Jak zadbać o bezpieczeństwo dzieci podczas ferii zimowych? Co zrobić, żeby wspólne rodzinne wyjazdy obyły się bez nieszczęśliwych wypadków?
Wspólne wyjazdy samochodem
Wybierając się w dłuższą podróż, warto sprawdzić stan techniczny pojazdu i usunąć nawet najdrobniejsze usterki. Każdy pasażer powinien mieć zapięte pasy bezpieczeństwa - zmniejszają one o 45% ryzyko śmiertelnego wypadku.

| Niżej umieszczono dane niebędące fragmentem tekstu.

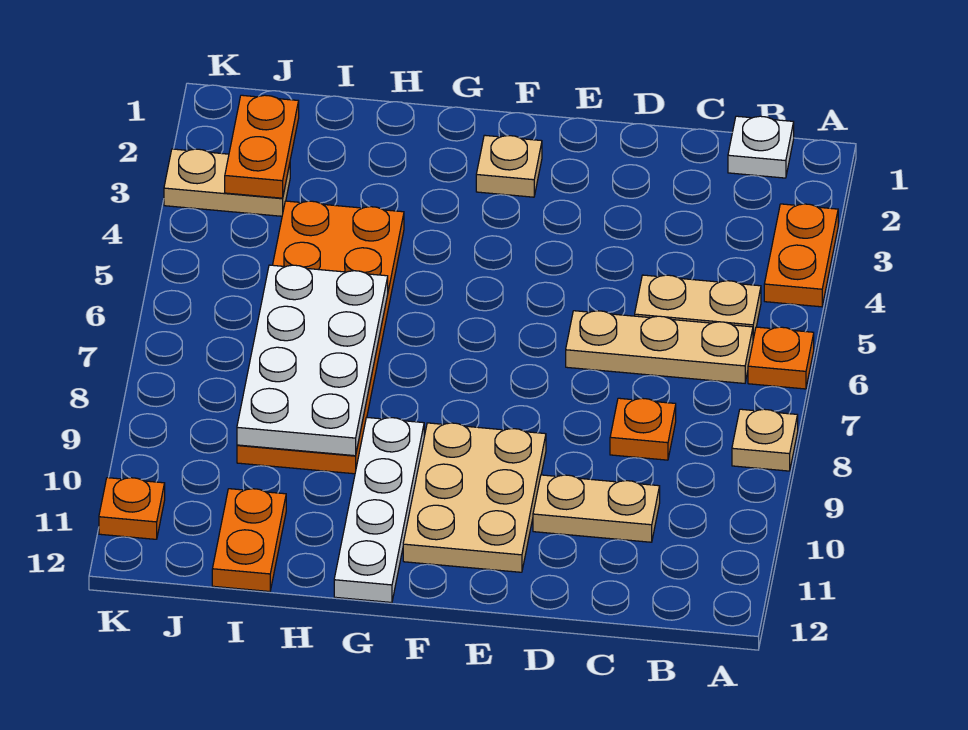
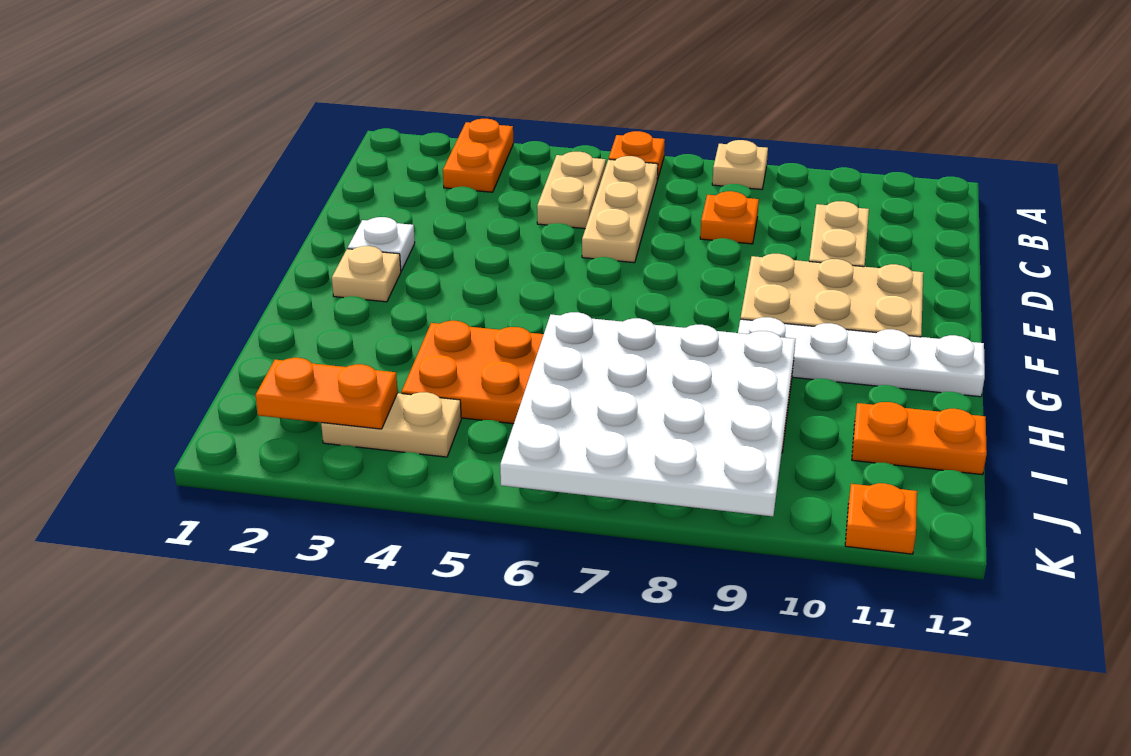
orange 1x2 plate [764,204,838,307] -> orange 1x2 plate turned to [443,119,513,192]
white 1x1 plate [728,116,794,178] -> white 1x1 plate moved to [348,217,415,271]
white 2x4 plate [237,265,388,456] -> white 4x4 plate [500,312,796,516]
tan 1x2 plate [164,149,290,216] -> tan 1x2 plate turned to [321,392,461,457]

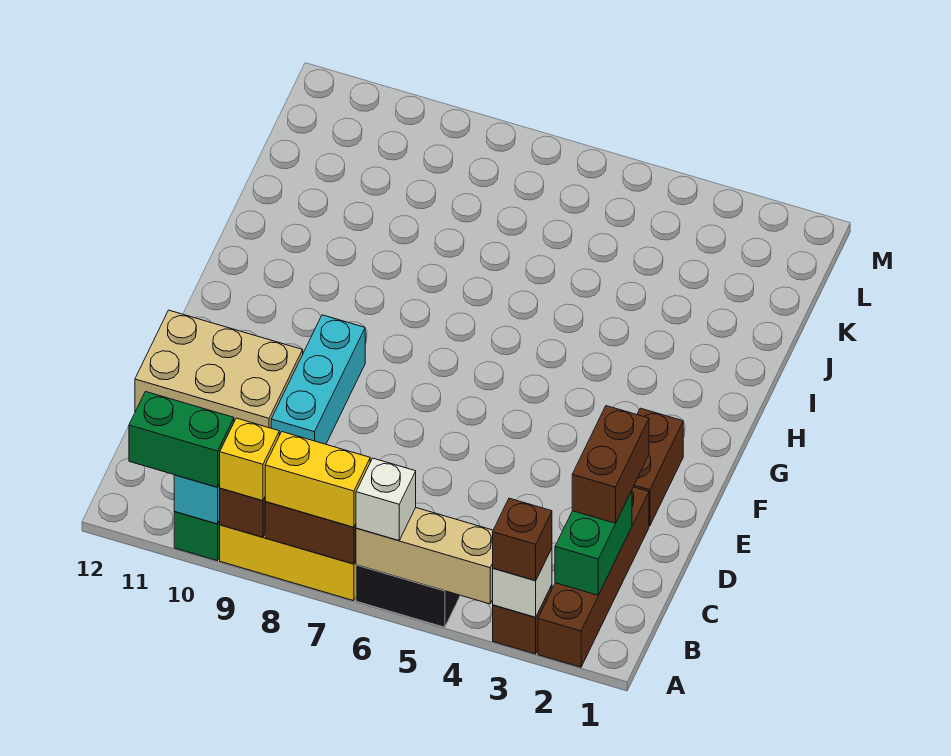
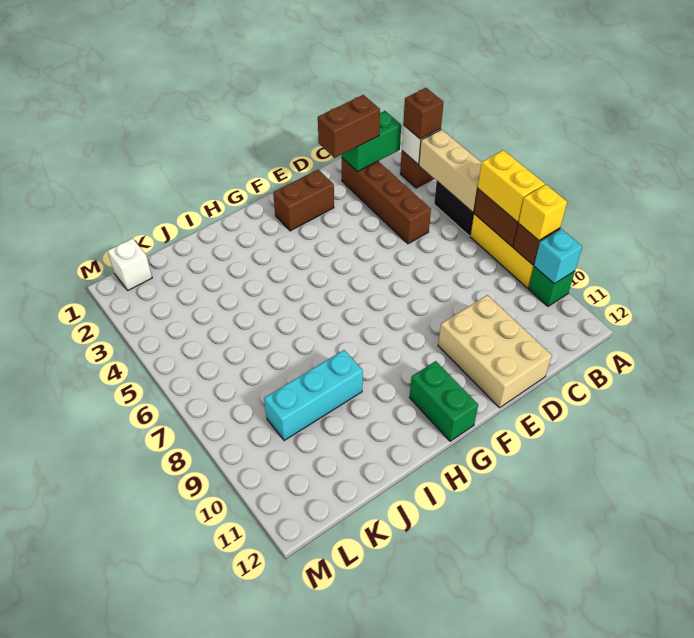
brown 1x4 brick [538,487,649,667] -> brown 1x4 brick turned to [342,158,431,244]
white 1x1 brick [356,458,416,540] -> white 1x1 brick moved to [108,238,152,290]
green 1x2 brick [129,392,234,487] -> green 1x2 brick moved to [409,361,478,441]
cyan 1x3 brick [271,315,365,444] -> cyan 1x3 brick moved to [264,350,363,441]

Jeżeli twoje dziecko jest w wieku od 3 do 12 lat, a jego wzrost nie przekroczył 150cm, musi być przewożone w specjalnym foteliku lub siedzisku ochronnym, posiadającym atest. Fotelik, wyposażony w trzypunktowe pasy bezpieczeństwa, najlepiej zamocować na tylnym, środkowym siedzeniu. Jednoczesne użycie pasów i fotelika zmniejsza niebezpieczeństwo urazu o 30%. Podróżując do miejscowości położonych w górach, dobrze jest wyposażyć samochód w przeciwpoślizgowe łańcuchy na koła, które pomagają poruszać się po drogach pokrytych śniegiem lub lodem. Prędkość bezpieczna nie może być nigdy utożsamiana z prędkością dozwoloną - jednak musi się mieścić w jej granicach.
Dziecko na zimowisku
Wysyłając dziecko na zimowisko, dobrze jest upewnić się, czy organizator posiada zezwolenie na prowadzenie pobytu w oferowanym miejscu i czy zapewni najmłodszym opiekę medyczną. Zimowisko powinno być zarejestrowane we właściwym dla miejsca pobytu Kuratorium Oświaty, które sprawdzi, czy wypoczynek dzieci odbywa się prawidłowo i bezpiecznie. Zarówno rodzice, jak i organizator wyjazdu, powinni poprosić policję lub Inspekcję Transportu Drogowego o kontrolę autokaru przewożącego dzieci i młodzież na zimowisko. Funkcjonariusze sprawdzą stan techniczny pojazdu, a także czas pracy i trzeźwość kierowców. Wystarczy powiadomić odpowiednie służby, co najmniej na kilka dni przed planowaną podróżą. Bardzo ważne jest, aby na czas pobytu dziecko posiadało kartkę, na której zapisane będą numery telefonów, pod które można dzwonić w razie potrzeby, informacje na co dziecko jest uczulone oraz jakie przyjmuje lekarstwa. Rodzice powinni być w stałym kontakcie ze swoimi dziećmi. Wysłanie pociech na zimowisko nie zwalnia opiekunów z obowiązku dbania o ich bezpieczeństwo.
Zima w miejscu zamieszkania.
Dzieci, które będą spędzały tegoroczne ferie w miejscu zamieszkania należy szczególnie uczulić na zagrożenia związane ze spędzaniem wolnego czasu poza domem. Miejsca zabaw powinny być odpowiednio oddalone od jakiegokolwiek ruchu pojazdów, dlatego najmłodszym nie wolno zjeżdżać na sankach, ani bawić się śniegiem w pobliżu jezdni. Dzieci mogą nieświadomie znaleźć się na zaśnieżonej lub oblodzonej ulicy, a w takich warunkach auta mogą łatwo wpaść w poślizg i nie zdążyć bezpiecznie zahamować. Pociechy, które będą uczestniczyć w zajęciach organizowanych w szkołach, świetlicach należy odpowiednio przygotować do samotnej podróży. Najmłodsi powinni być ubrani, w miarę możliwości, w jasną odzież oraz nosić odblaski, które poprawiają ich widoczność. Elementy odblaskowe pozwolą kierowcy zauważyć pociechę już z odległości 150m, a nie dopiero 30m, co ma miejsce w przypadku braku takich naszywek. Dzieci muszą zachować szczególną ostrożność podczas przechodzenia przez ulicę. Złe warunki pogodowe pogarszają widoczność kierowców, a oblodzona lub ośnieżona nawierzchnia wydłuża drogę hamowania pojazdów.